Mobilité : construire l’âge de la diversité

7Lorsqu’on compare les mondes en développement et le monde développé, on est frappé par la diversité des solutions de mobilité dans le premier monde : diversité de véhicules, avec une grande variété de produits entre l’univers du deux-roues et celui des quatre-roues, diversité de services, avec toute une gamme d’offres entre l’usage privé d’un véhicule et celui des transports publics en réseau. Cette diversité a existé dans nos pays.
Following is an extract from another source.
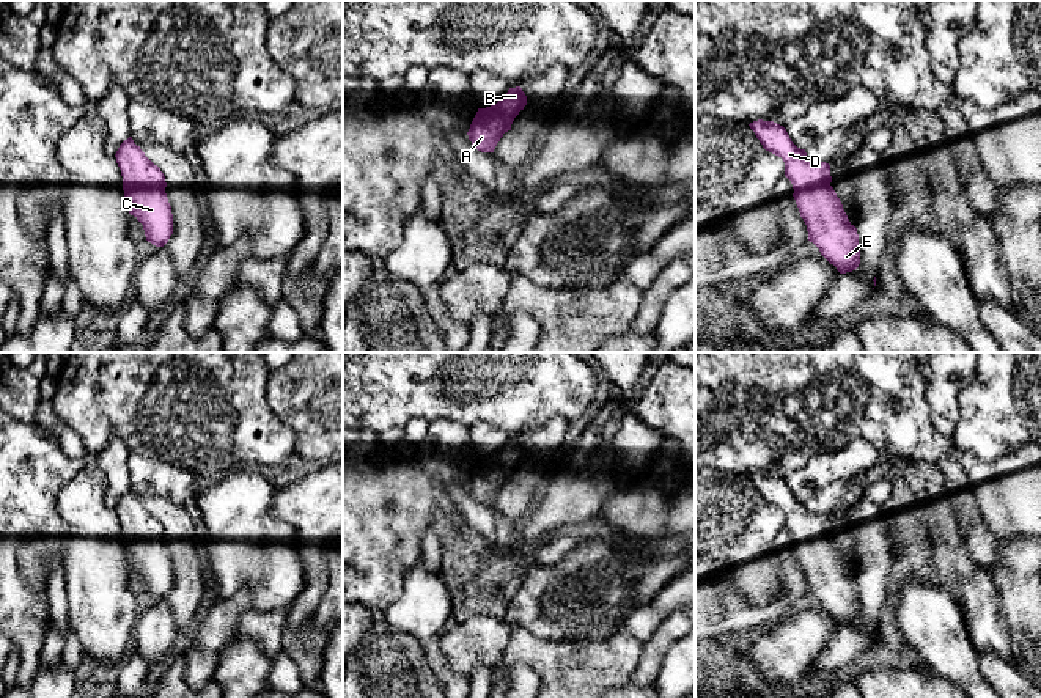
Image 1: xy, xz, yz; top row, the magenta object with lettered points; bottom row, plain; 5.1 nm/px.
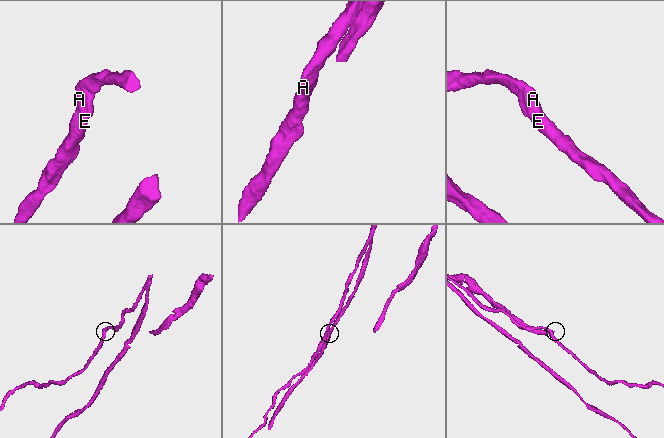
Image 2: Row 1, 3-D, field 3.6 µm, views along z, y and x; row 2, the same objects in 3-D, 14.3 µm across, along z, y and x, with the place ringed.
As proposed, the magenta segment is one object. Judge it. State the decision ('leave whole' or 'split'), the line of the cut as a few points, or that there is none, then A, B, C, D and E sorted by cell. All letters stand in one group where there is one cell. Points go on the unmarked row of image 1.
leave whole | no cut | A B C D E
Il suffit de rappeler que la France des années 1930 comptait encore des services de taxi collectif, et qu’au début des années 1960 on comptait autant de deux-roues à moteur que de voitures.

8Les trente glorieuses ont été celles d’une simplification du système autour de deux polarités : un bien, la voiture particulière, conçue et normée pour pouvoir satisfaire tous les besoins, circuler sur toutes les infrastructures, de la rue à l’autoroute, et un service, le transport public en réseau de lignes régulières, conçu et normé pour des missions de service public universel définies par les collectivités publiques, autorités organisatrices des transports. Cette conception, ces normes, ont des conséquences lourdes. Les usages urbains des voitures conditionnent des normes de pollution toujours plus strictes dont l’intérêt pour les usages à longue distance est faible, à l’inverse les caractéristiques de sécurité, de confort, de puissance et d’habitabilité requises pour les déplacements à longue distance ne sont pas toujours indispensables pour tous les déplacements à courte distance. De même, l’alignement d’une offre de lignes régulières parcourues par des bus standards, pertinente dans les parties les plus denses des villes, est le plus souvent inadapté dans d’autres contextes, ce que montrent bien par exemple les statistiques de fréquentation des ligues des réseaux, avec deux ou trois ligues chargées et le reste avec des usagers potentiels aux abonnés absents. Les enjeux pétrolier et climatique, les contraintes sur les budgets publics et privés, les contraintes de saturation en ville nous invitent à penser à une sortie de cette bipolarisation.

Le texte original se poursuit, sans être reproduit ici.